- _The task_:
Each line of the data must be set down again without a single difference.
------ Available data
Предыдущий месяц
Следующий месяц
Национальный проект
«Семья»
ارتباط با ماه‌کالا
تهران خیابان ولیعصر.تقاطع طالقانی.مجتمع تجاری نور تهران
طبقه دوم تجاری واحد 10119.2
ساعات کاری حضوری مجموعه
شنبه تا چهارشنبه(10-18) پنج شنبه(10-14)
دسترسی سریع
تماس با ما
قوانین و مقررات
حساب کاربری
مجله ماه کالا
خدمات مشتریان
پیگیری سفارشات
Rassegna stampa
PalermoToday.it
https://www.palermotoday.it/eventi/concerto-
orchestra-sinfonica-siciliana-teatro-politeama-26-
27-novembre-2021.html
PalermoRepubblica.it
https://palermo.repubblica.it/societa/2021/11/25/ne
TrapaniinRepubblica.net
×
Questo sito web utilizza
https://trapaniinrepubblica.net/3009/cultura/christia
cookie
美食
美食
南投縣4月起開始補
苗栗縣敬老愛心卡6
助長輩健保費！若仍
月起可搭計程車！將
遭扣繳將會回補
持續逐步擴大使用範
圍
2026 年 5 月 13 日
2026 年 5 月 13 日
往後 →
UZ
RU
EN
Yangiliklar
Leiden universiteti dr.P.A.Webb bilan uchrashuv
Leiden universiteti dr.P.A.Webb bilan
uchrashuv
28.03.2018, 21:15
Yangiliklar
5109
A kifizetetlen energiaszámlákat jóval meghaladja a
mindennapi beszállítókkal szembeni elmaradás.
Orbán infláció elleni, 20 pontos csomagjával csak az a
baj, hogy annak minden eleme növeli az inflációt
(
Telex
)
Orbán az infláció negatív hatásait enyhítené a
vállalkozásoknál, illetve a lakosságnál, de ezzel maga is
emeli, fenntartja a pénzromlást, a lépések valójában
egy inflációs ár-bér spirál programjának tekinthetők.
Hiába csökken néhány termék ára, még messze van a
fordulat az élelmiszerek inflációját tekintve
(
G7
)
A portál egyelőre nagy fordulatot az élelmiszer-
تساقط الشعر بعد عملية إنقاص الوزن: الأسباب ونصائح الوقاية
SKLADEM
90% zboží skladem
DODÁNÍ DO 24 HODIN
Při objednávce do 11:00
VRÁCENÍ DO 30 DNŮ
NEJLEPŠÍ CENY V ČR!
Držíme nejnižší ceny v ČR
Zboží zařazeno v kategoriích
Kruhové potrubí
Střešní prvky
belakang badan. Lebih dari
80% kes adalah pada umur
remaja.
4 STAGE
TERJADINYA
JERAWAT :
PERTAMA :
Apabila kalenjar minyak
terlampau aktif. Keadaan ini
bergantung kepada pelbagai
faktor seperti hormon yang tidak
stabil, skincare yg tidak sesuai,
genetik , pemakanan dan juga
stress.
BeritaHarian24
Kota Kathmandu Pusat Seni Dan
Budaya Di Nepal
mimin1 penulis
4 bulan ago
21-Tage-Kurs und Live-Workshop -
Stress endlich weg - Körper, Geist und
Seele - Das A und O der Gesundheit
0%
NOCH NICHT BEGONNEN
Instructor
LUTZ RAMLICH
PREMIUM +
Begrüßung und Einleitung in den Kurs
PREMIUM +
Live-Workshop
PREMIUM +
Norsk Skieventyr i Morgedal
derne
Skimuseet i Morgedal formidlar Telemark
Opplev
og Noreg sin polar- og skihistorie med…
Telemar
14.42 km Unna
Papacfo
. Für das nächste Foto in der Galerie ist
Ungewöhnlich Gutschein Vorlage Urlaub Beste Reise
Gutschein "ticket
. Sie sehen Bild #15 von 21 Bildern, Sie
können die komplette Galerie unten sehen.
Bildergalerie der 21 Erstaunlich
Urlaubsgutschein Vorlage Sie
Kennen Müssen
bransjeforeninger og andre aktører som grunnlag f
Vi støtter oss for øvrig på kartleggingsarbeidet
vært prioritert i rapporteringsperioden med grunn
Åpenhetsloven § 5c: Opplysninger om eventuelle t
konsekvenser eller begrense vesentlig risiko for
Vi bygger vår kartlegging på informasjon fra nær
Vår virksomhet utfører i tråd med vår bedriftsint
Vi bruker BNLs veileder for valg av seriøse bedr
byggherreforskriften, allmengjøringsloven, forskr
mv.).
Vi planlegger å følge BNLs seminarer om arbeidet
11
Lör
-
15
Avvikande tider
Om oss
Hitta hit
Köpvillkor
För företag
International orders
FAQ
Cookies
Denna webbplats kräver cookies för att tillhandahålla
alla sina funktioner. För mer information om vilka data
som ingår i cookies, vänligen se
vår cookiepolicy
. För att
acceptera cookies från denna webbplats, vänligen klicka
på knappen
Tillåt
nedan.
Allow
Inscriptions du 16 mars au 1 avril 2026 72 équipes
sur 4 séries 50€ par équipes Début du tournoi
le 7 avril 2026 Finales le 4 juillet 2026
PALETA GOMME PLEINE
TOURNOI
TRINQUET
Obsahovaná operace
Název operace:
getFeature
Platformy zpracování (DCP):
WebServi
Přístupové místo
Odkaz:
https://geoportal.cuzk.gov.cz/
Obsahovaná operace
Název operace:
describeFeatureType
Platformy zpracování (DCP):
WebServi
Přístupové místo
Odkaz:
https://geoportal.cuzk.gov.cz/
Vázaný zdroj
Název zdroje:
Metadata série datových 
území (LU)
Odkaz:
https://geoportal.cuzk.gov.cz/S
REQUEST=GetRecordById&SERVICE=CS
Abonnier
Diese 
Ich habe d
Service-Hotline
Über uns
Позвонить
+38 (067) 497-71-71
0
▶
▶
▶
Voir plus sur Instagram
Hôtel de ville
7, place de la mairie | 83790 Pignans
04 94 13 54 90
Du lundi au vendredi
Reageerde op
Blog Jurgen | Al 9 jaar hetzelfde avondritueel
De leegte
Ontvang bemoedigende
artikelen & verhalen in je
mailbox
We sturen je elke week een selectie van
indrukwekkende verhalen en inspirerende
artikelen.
------------
- _Response to the task_:
Предыдущий месяц
Следующий месяц
Национальный проект
«Семья»
ارتباط با ماه‌کالا
تهران خیابان ولیعصر.تقاطع طالقانی.مجتمع تجاری نور تهران
طبقه دوم تجاری واحد 10119.2
ساعات کاری حضوری مجموعه
شنبه تا چهارشنبه(10-18) پنج شنبه(10-14)
دسترسی سریع
تماس با ما
قوانین و مقررات
حساب کاربری
مجله ماه کالا
خدمات مشتریان
پیگیری سفارشات
Rassegna stampa
PalermoToday.it
https://www.palermotoday.it/eventi/concerto-
orchestra-sinfonica-siciliana-teatro-politeama-26-
27-novembre-2021.html
PalermoRepubblica.it
https://palermo.repubblica.it/societa/2021/11/25/ne
TrapaniinRepubblica.net
×
Questo sito web utilizza
https://trapaniinrepubblica.net/3009/cultura/christia
cookie
美食
美食
南投縣4月起開始補
苗栗縣敬老愛心卡6
助長輩健保費！若仍
月起可搭計程車！將
遭扣繳將會回補
持續逐步擴大使用範
圍
2026 年 5 月 13 日
2026 年 5 月 13 日
往後 →
UZ
RU
EN
Yangiliklar
Leiden universiteti dr.P.A.Webb bilan uchrashuv
Leiden universiteti dr.P.A.Webb bilan
uchrashuv
28.03.2018, 21:15
Yangiliklar
5109
A kifizetetlen energiaszámlákat jóval meghaladja a
mindennapi beszállítókkal szembeni elmaradás.
Orbán infláció elleni, 20 pontos csomagjával csak az a
baj, hogy annak minden eleme növeli az inflációt
(
Telex
)
Orbán az infláció negatív hatásait enyhítené a
vállalkozásoknál, illetve a lakosságnál, de ezzel maga is
emeli, fenntartja a pénzromlást, a lépések valójában
egy inflációs ár-bér spirál programjának tekinthetők.
Hiába csökken néhány termék ára, még messze van a
fordulat az élelmiszerek inflációját tekintve
(
G7
)
A portál egyelőre nagy fordulatot az élelmiszer-
تساقط الشعر بعد عملية إنقاص الوزن: الأسباب ونصائح الوقاية
SKLADEM
90% zboží skladem
DODÁNÍ DO 24 HODIN
Při objednávce do 11:00
VRÁCENÍ DO 30 DNŮ
NEJLEPŠÍ CENY V ČR!
Držíme nejnižší ceny v ČR
Zboží zařazeno v kategoriích
Kruhové potrubí
Střešní prvky
belakang badan. Lebih dari
80% kes adalah pada umur
remaja.
4 STAGE
TERJADINYA
JERAWAT :
PERTAMA :
Apabila kalenjar minyak
terlampau aktif. Keadaan ini
bergantung kepada pelbagai
faktor seperti hormon yang tidak
stabil, skincare yg tidak sesuai,
genetik , pemakanan dan juga
stress.
BeritaHarian24
Kota Kathmandu Pusat Seni Dan
Budaya Di Nepal
mimin1 penulis
4 bulan ago
21-Tage-Kurs und Live-Workshop -
Stress endlich weg - Körper, Geist und
Seele - Das A und O der Gesundheit
0%
NOCH NICHT BEGONNEN
Instructor
LUTZ RAMLICH
PREMIUM +
Begrüßung und Einleitung in den Kurs
PREMIUM +
Live-Workshop
PREMIUM +
Norsk Skieventyr i Morgedal
derne
Skimuseet i Morgedal formidlar Telemark
Opplev
og Noreg sin polar- og skihistorie med…
Telemar
14.42 km Unna
Papacfo
. Für das nächste Foto in der Galerie ist
Ungewöhnlich Gutschein Vorlage Urlaub Beste Reise
Gutschein "ticket
. Sie sehen Bild #15 von 21 Bildern, Sie
können die komplette Galerie unten sehen.
Bildergalerie der 21 Erstaunlich
Urlaubsgutschein Vorlage Sie
Kennen Müssen
bransjeforeninger og andre aktører som grunnlag f
Vi støtter oss for øvrig på kartleggingsarbeidet
vært prioritert i rapporteringsperioden med grunn
Åpenhetsloven § 5c: Opplysninger om eventuelle t
konsekvenser eller begrense vesentlig risiko for
Vi bygger vår kartlegging på informasjon fra nær
Vår virksomhet utfører i tråd med vår bedriftsint
Vi bruker BNLs veileder for valg av seriøse bedr
byggherreforskriften, allmengjøringsloven, forskr
mv.).
Vi planlegger å følge BNLs seminarer om arbeidet
11
Lör
-
15
Avvikande tider
Om oss
Hitta hit
Köpvillkor
För företag
International orders
FAQ
Cookies
Denna webbplats kräver cookies för att tillhandahålla
alla sina funktioner. För mer information om vilka data
som ingår i cookies, vänligen se
vår cookiepolicy
. För att
acceptera cookies från denna webbplats, vänligen klicka
på knappen
Tillåt
nedan.
Allow
Inscriptions du 16 mars au 1 avril 2026 72 équipes
sur 4 séries 50€ par équipes Début du tournoi
le 7 avril 2026 Finales le 4 juillet 2026
PALETA GOMME PLEINE
TOURNOI
TRINQUET
Obsahovaná operace
Název operace:
getFeature
Platformy zpracování (DCP):
WebServi
Přístupové místo
Odkaz:
https://geoportal.cuzk.gov.cz/
Obsahovaná operace
Název operace:
describeFeatureType
Platformy zpracování (DCP):
WebServi
Přístupové místo
Odkaz:
https://geoportal.cuzk.gov.cz/
Vázaný zdroj
Název zdroje:
Metadata série datových 
území (LU)
Odkaz:
https://geoportal.cuzk.gov.cz/S
REQUEST=GetRecordById&SERVICE=CS
Abonnier
Diese 
Ich habe d
Service-Hotline
Über uns
Позвонить
+38 (067) 497-71-71
0
▶
▶
▶
Voir plus sur Instagram
Hôtel de ville
7, place de la mairie | 83790 Pignans
04 94 13 54 90
Du lundi au vendredi
Reageerde op
Blog Jurgen | Al 9 jaar hetzelfde avondritueel
De leegte
Ontvang bemoedigende
artikelen & verhalen in je
mailbox
We sturen je elke week een selectie van
indrukwekkende verhalen en inspirerende
artikelen.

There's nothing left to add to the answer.